EXCERPTED PASSAGE ->

[BEGIN]

Determining Difference in Urban/Rural Facebook Users in Nigeria

We needed enough regions to have statistically significant results and Facebook did not include subregion data for most of the countries. Nigeria is selected for three reasons:

  1. It has a large adult population at around 115 million.
  2. It has a relatively high percentage of people on Facebook (~40%)
  3. It has enough regions to support analysis. Most countries in Subsaharan support region level Facebook data but not sub-region level data.

Therefore, we need a country that has enough regions to support analysis. For example, South Africa only has 9 regions, which is not enough for useful analysis.

The names are adjusted to match the syntax and spelling of WDI data.

NG_fb_df <- get_fb_parameter_ids(type = "region", 
                               country_code = "NG",
                               version = VERSION, 
                               token = TOKEN)

NG_fb_df$name <- gsub("\\b state\\b", "", NG_fb_df$name, ignore.case = TRUE)
NG_fb_df$name <- str_replace_all(NG_fb_df$name, regex("Benué", ignore_case = TRUE), "Benue")
NG_fb_df$name <- str_replace_all(NG_fb_df$name, regex("Nasarawa", ignore_case = TRUE), "Nassarawa")

Determine Population of States

To obtain population data for each individual region, we use population raster data from WorldPop. Using a 1km resolution map and aggregate the data by region, we describe region population with multiple metric. This detailed approach allows for a precise and comprehensive analysis of population distribution and density across different regions.

population_raster <- raster("worldpop_data/nga_ppp_2020.tif")
population_df <- as.data.frame(population_raster, xy=TRUE)


population_df <- population_df[!is.na(population_df$nga_ppp_2020), ]
population_df$log_population <- log1p(population_df$nga_ppp_2020)

To validate our data, we extract the coordinates of locations in Nigeria with populations exceeding 1 million people and plot them on a map.

[END]

SHORT TASK 1 ->
Rewrite the records from the line holding "genus: Rotheca" through the end of the records, inclusive, with "scientific name" changed to "binomial" and everything else left unchanged. Leave the pictures out.

DATASET ROWS ->
[BEGIN]

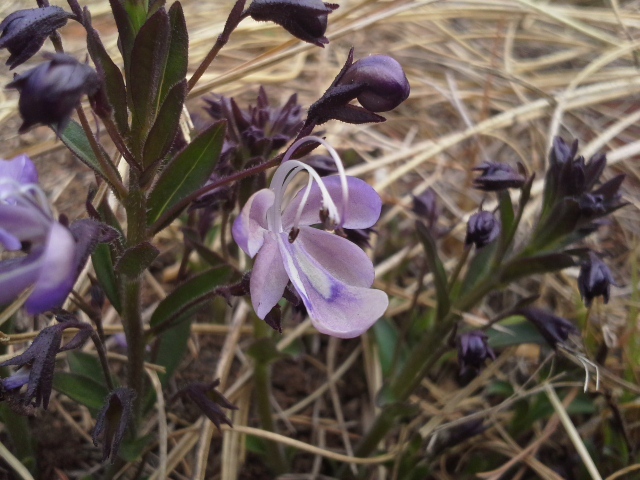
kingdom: Plantae
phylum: Tracheophyta
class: Magnoliopsida
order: Lamiales
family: Lamiaceae
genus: Rotheca
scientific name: Rotheca hirsuta
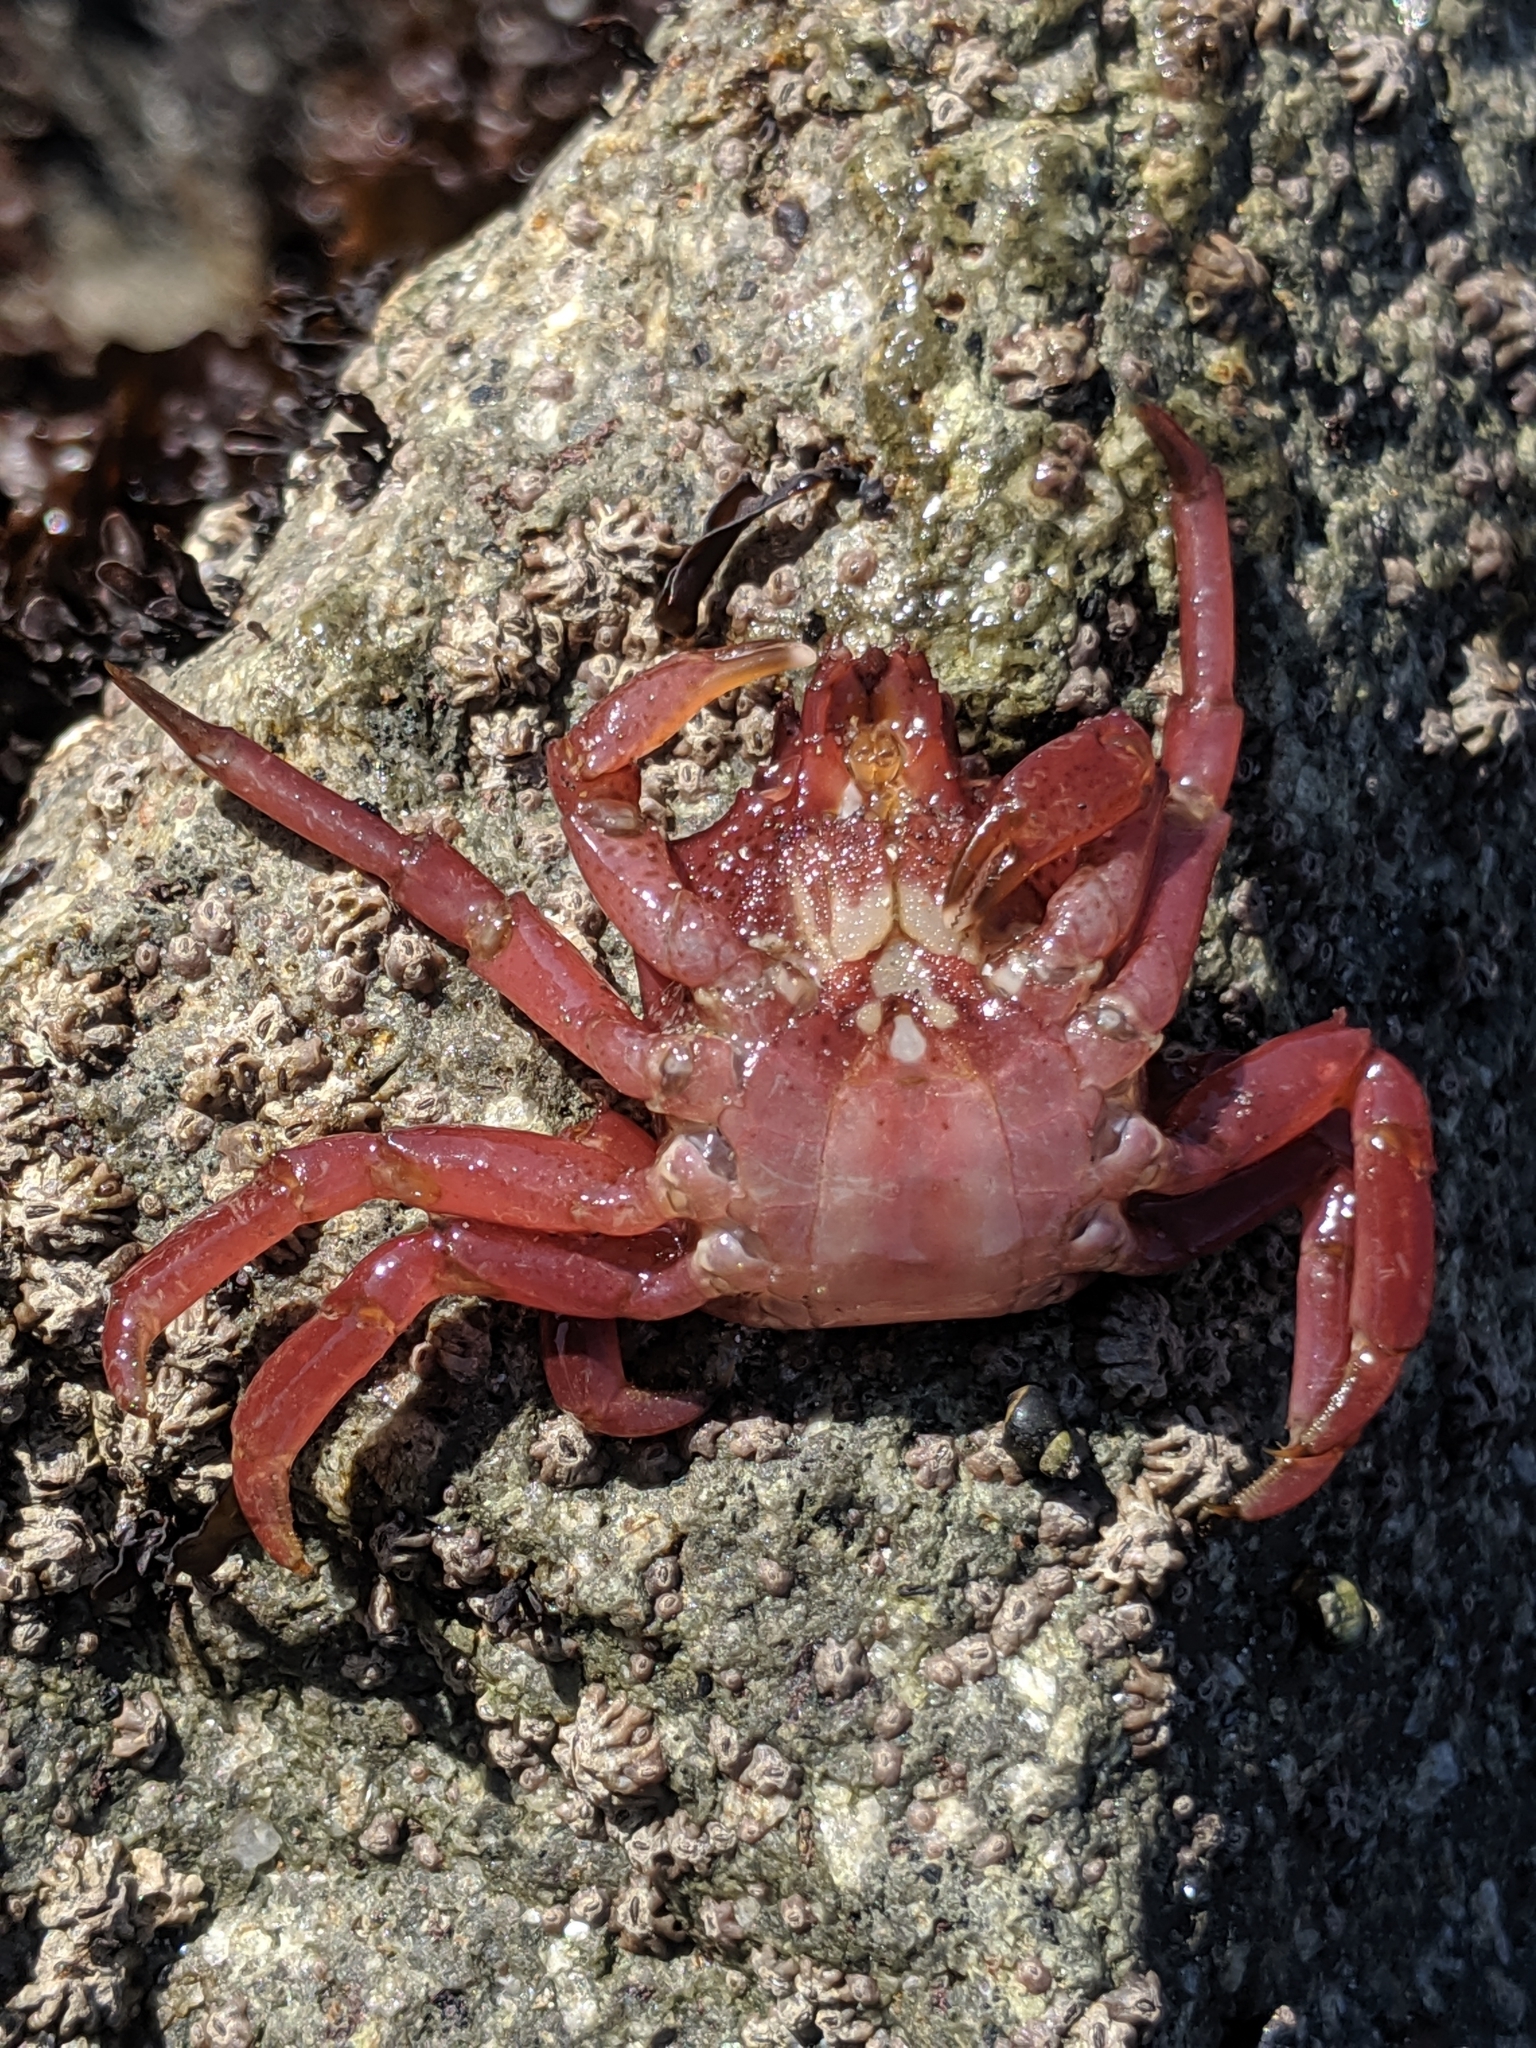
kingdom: Animalia
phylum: Arthropoda
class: Malacostraca
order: Decapoda
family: Epialtidae
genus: Pugettia
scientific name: Pugettia producta
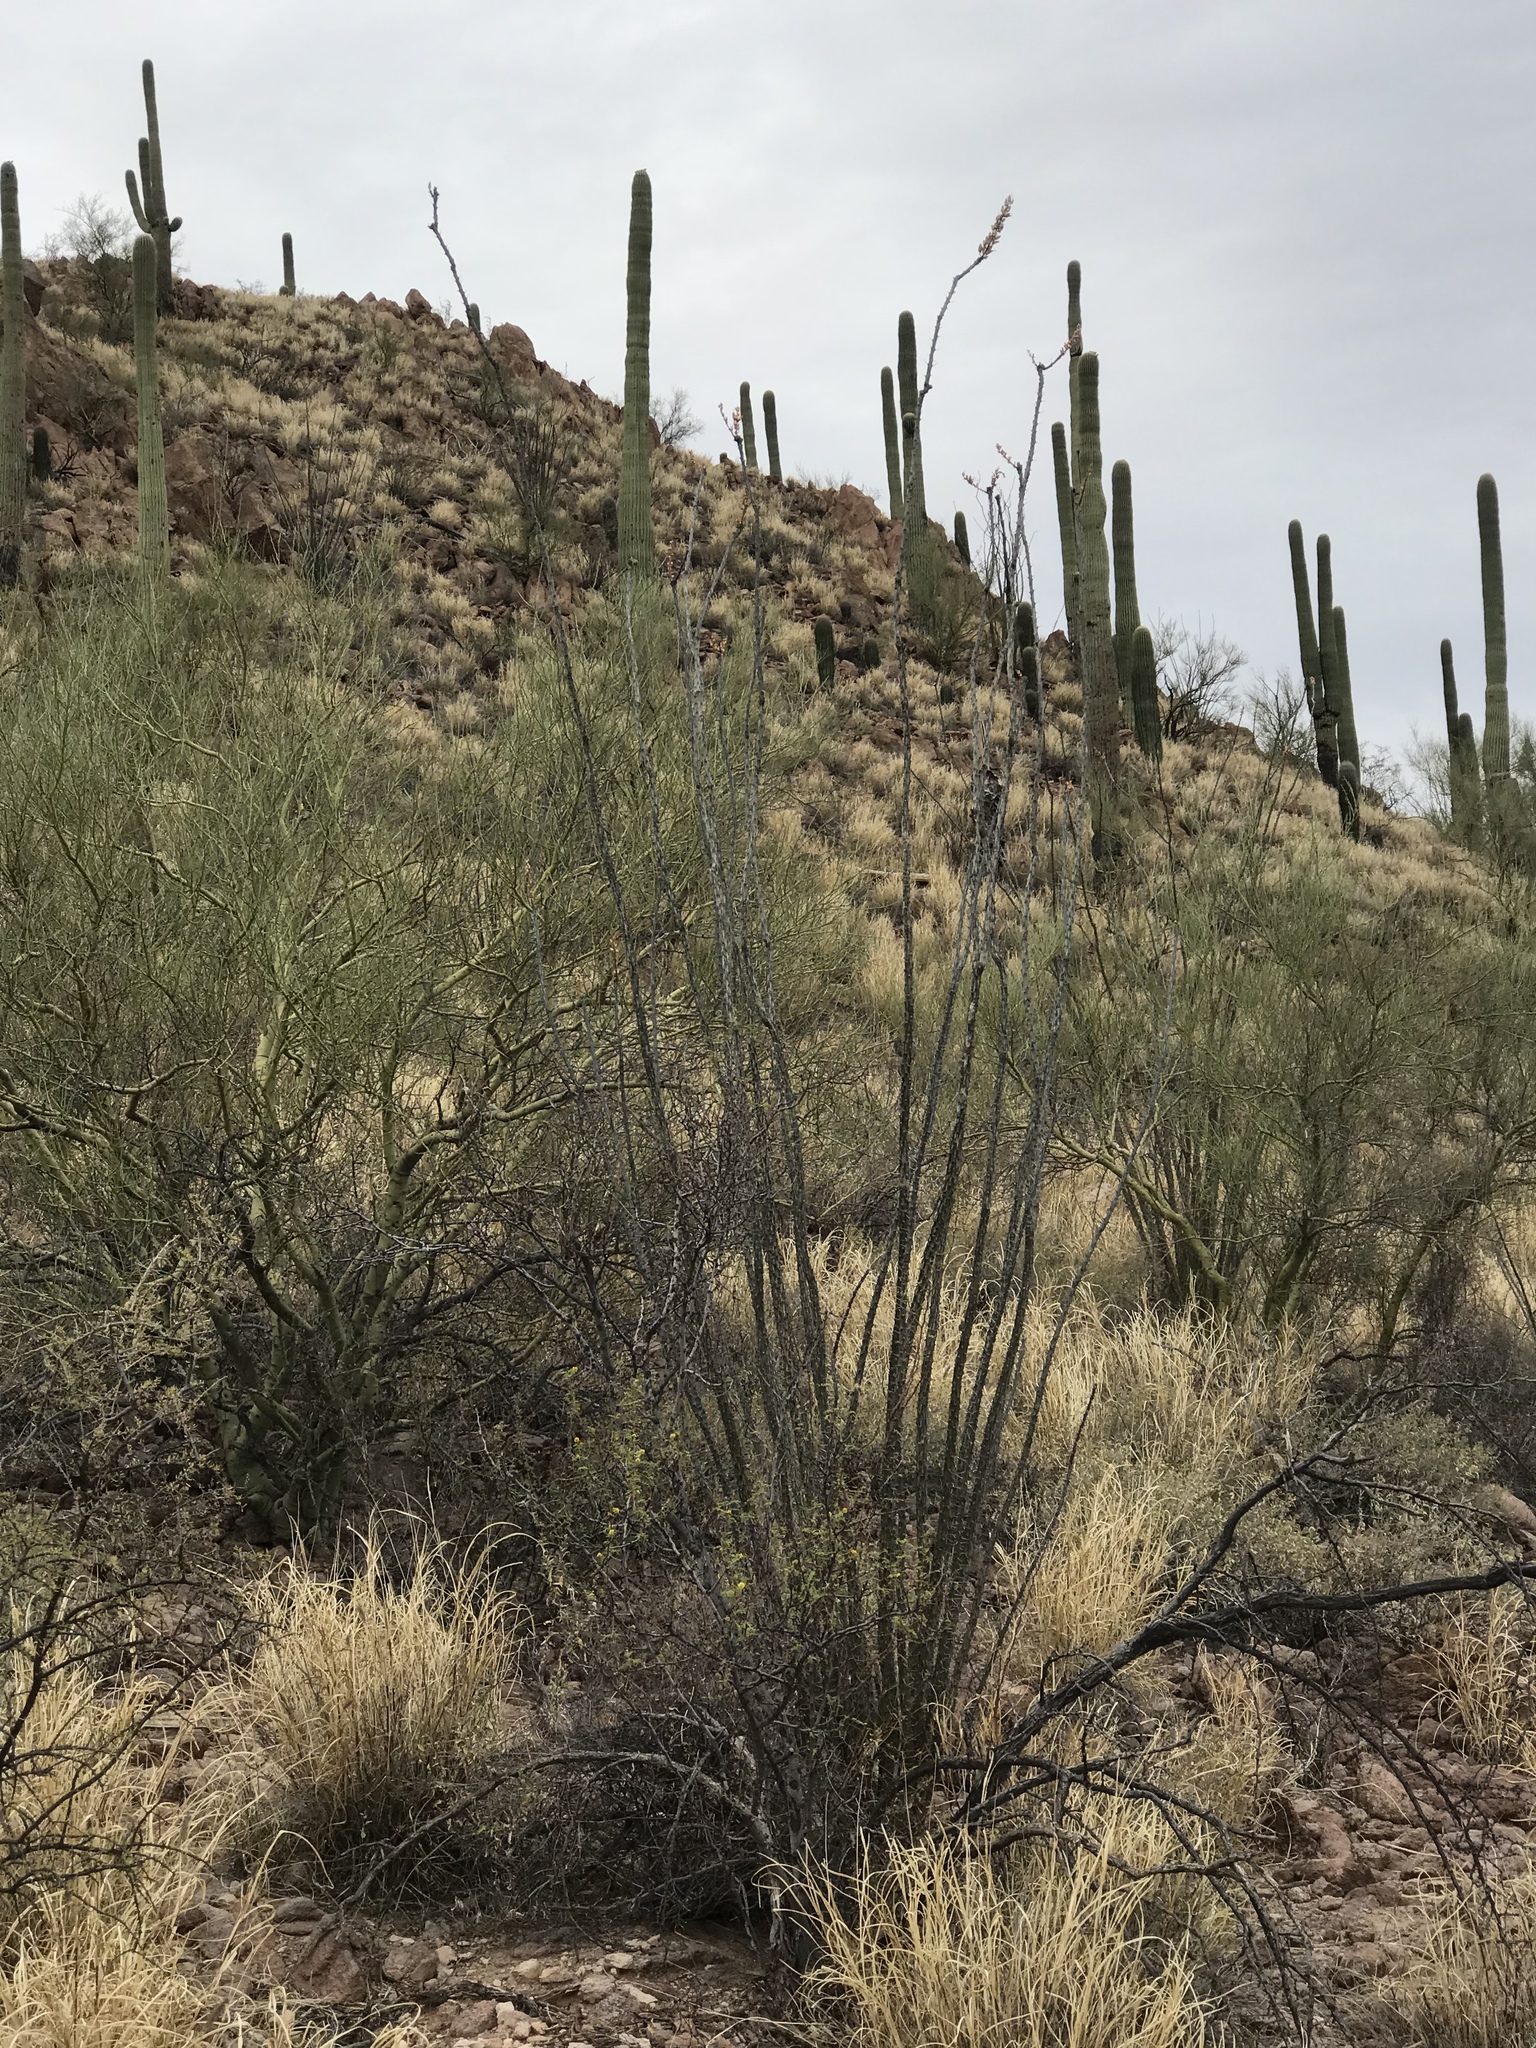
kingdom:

[END]

SHORT TASK 2 ->
In the excerpt on urban and rural Facebook users in Nigeria, how many regions does South Africa have?

FULL RESPONSE 1 ->
genus: Rotheca
binomial: Rotheca hirsuta
kingdom: Animalia
phylum: Arthropoda
class: Malacostraca
order: Decapoda
family: Epialtidae
genus: Pugettia
binomial: Pugettia producta
kingdom:

FULL RESPONSE 2 ->
South Africa has only 9 regions.